Randomized control studies have shown normal saline to be more beneficial for most patients when compared to half-normal saline. Sodium bicarbonate has been proposed as a hydration strategy to theoretically act as a scavenger for free reactive oxygen species, but currently, available evidence comparing sodium bicarbonate to normal saline for hydration has been conflicting. Despite the acceptance of the benefits of hydration prior to contrast utilization in those with diminished renal function, a set regimen or criteria has not been established.[15][9][16]
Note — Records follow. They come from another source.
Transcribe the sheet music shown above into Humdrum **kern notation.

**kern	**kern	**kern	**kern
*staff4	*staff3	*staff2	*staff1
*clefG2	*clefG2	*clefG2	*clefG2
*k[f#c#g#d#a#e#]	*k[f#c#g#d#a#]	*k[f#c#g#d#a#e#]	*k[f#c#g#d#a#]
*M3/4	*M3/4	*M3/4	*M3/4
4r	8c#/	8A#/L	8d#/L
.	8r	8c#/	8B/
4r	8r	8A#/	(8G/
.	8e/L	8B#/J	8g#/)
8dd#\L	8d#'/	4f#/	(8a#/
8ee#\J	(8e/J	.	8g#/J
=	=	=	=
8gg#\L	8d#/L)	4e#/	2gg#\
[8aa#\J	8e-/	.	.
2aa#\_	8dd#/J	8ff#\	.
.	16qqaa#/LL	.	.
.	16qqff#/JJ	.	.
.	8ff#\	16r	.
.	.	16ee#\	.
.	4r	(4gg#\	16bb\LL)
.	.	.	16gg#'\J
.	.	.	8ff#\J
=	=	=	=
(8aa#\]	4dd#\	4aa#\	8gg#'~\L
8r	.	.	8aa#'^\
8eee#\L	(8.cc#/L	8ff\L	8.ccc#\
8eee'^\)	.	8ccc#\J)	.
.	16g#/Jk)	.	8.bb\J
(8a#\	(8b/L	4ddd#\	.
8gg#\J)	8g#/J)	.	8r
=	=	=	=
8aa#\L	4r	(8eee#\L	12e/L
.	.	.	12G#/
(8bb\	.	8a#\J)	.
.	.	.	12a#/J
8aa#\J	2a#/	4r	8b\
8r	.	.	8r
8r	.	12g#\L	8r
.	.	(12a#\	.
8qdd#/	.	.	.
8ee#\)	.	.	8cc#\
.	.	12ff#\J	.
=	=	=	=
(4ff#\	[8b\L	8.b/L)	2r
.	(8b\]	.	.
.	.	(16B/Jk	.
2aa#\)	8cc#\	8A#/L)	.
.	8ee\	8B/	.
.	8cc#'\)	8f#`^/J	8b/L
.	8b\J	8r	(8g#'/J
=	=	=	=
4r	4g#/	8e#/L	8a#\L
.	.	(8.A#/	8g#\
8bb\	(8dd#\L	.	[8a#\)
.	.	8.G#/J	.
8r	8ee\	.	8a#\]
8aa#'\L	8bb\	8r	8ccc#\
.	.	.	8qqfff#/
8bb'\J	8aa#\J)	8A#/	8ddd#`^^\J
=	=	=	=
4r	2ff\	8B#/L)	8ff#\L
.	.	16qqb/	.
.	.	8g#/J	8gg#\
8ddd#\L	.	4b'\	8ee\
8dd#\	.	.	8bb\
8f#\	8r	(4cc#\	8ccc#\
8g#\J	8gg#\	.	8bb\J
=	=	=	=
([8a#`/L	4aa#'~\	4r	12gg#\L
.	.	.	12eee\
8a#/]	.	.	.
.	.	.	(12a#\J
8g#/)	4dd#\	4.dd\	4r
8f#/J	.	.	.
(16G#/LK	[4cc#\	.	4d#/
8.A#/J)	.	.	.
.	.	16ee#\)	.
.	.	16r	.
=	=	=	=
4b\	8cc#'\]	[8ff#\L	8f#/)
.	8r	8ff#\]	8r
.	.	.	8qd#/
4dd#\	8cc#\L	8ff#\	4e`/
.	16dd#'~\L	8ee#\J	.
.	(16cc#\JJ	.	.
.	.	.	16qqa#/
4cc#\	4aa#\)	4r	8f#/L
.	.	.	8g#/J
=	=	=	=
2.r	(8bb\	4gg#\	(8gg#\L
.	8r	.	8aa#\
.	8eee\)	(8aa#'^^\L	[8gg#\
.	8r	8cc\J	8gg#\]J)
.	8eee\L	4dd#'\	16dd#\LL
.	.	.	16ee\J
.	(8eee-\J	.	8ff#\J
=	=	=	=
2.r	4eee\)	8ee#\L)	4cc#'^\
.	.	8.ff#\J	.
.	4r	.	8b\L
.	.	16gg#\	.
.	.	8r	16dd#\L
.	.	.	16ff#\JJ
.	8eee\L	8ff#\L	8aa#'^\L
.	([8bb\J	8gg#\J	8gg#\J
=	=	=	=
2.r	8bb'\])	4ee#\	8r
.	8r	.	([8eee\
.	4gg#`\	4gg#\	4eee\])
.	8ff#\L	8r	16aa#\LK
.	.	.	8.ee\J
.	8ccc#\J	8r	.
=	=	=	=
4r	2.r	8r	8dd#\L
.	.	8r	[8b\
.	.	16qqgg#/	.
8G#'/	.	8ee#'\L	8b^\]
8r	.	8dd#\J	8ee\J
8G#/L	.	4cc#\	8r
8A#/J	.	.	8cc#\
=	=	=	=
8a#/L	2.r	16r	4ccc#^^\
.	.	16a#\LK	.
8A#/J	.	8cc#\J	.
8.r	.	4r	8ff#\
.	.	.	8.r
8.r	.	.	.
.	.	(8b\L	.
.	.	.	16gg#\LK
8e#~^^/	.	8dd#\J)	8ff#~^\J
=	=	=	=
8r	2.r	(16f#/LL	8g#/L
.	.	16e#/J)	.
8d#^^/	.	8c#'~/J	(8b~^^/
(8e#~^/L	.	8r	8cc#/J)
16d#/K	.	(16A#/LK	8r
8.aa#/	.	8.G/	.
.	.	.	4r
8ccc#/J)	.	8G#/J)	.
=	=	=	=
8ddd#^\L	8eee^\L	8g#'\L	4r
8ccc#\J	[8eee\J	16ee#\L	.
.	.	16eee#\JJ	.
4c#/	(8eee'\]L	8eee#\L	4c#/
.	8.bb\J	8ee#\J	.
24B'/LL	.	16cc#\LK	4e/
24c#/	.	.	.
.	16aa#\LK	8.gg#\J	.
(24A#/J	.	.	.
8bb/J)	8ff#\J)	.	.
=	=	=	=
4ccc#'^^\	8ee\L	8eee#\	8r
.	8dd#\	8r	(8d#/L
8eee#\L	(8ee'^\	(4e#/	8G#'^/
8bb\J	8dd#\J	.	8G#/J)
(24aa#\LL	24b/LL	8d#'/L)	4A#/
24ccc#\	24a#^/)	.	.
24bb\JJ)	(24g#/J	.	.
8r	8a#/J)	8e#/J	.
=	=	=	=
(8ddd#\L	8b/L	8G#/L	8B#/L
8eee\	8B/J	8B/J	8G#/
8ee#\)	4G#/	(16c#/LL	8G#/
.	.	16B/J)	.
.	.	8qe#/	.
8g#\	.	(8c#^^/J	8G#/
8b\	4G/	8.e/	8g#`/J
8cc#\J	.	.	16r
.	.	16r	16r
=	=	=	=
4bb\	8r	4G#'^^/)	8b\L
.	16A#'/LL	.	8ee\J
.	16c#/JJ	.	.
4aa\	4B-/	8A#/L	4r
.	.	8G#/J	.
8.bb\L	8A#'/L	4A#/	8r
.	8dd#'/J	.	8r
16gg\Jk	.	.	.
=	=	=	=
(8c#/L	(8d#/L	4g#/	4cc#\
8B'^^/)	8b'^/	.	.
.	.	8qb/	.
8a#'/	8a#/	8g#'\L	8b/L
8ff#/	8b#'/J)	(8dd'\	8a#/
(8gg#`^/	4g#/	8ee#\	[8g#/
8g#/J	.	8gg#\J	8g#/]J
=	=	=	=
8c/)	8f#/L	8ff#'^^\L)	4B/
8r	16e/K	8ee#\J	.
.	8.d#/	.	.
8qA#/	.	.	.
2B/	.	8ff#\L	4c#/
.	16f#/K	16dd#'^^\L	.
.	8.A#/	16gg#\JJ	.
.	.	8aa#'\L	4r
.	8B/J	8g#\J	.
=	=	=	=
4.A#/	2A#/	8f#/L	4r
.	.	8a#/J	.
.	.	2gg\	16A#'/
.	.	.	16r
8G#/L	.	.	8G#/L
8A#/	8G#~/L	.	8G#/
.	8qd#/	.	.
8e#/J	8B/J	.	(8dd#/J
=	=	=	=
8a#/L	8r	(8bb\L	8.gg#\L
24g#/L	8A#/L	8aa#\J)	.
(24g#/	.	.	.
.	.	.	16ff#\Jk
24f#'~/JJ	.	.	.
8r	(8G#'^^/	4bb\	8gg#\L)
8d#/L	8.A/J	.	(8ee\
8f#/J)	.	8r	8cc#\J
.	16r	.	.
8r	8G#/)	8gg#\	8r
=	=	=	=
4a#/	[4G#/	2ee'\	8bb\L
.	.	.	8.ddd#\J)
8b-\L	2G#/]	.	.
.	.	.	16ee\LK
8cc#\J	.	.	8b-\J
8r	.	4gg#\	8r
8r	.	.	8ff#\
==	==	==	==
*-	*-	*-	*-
Managing Patients with Iodinated Contrast Hypersensitivity Reactions
When patients note a previous hypersensitivity reaction to iodinated contrast media, several avenues for management can be pursued: choosing to not use contrast media, premedication prior to injection, or utilization of an alternate contrast agent such as a gadolinium-based agent. Gadolinium-based agents do not appear to have cross-reactivity with iodinated agents and thus are a reasonable alternative. A practice advisory has been published detailing the risks of gadolinium-based contrast agents in interventional pain procedures noting the potential for nephrogenic systemic fibrosis in patients with preexisting renal disease, gadolinium-based contrast retention/deposition in the brain after repeated injection, and encephalopathy subsequent to unintentional intrathecal injection. Of note, interventional pain procedures do not typically involve intrathecal or intravascular injection unless performed unintentionally.[10]
Contraindications
The only absolute contraindication to contrast media in fluoroscopy is a previously documented severe allergic reaction to iodinated contrast. However, severe reactions to contrast agents are relatively rare in modern medicine. With the introduction of non-ionic low osmolarity contrast agents, the incidence of anaphylactic reactions significantly decreased. The incidence of severe reactions to non-ionic contrasts agents is estimated to be approximately 0.01% to 0.04%. Mild reactions such as nausea, vomiting, and urticaria occur at an incidence of approximately 3%.[17][18]
Enhancing Healthcare Team Outcomes
Fluoroscopy provides cost-effective, low radiation dose imaging that can help identify pathology and guide therapeutic interventions. Contrast agents help easily distinguish between different tissue types to aid in the accuracy of a procedure being performed. Communication between the physician performing the procedure and the fluoroscopy technician is essential to optimize viewing of the desired structures and increase the accuracy and speed of procedures being performed. Additionally, an interdisciplinary approach to contrast agents can help to reduce adverse effects associated with contrast-guided fluoroscopy.
The healthcare team needs to ask the patient about potential risks for contrast-induced acute kidney injury, such as a previous history of nephropathy, and inquire about previous adverse reactions associated with contrast administration. Such questions can be asked by nurses upon screening the patient prior to the procedure. In addition, although the physician should routinely be aware of kidney function laboratory studies before scheduling the patient for fluoroscopy with associated contrast, the whole team involved in the care of the patient can make an effort to check the medical record to see if any signs may suggest poor kidney function.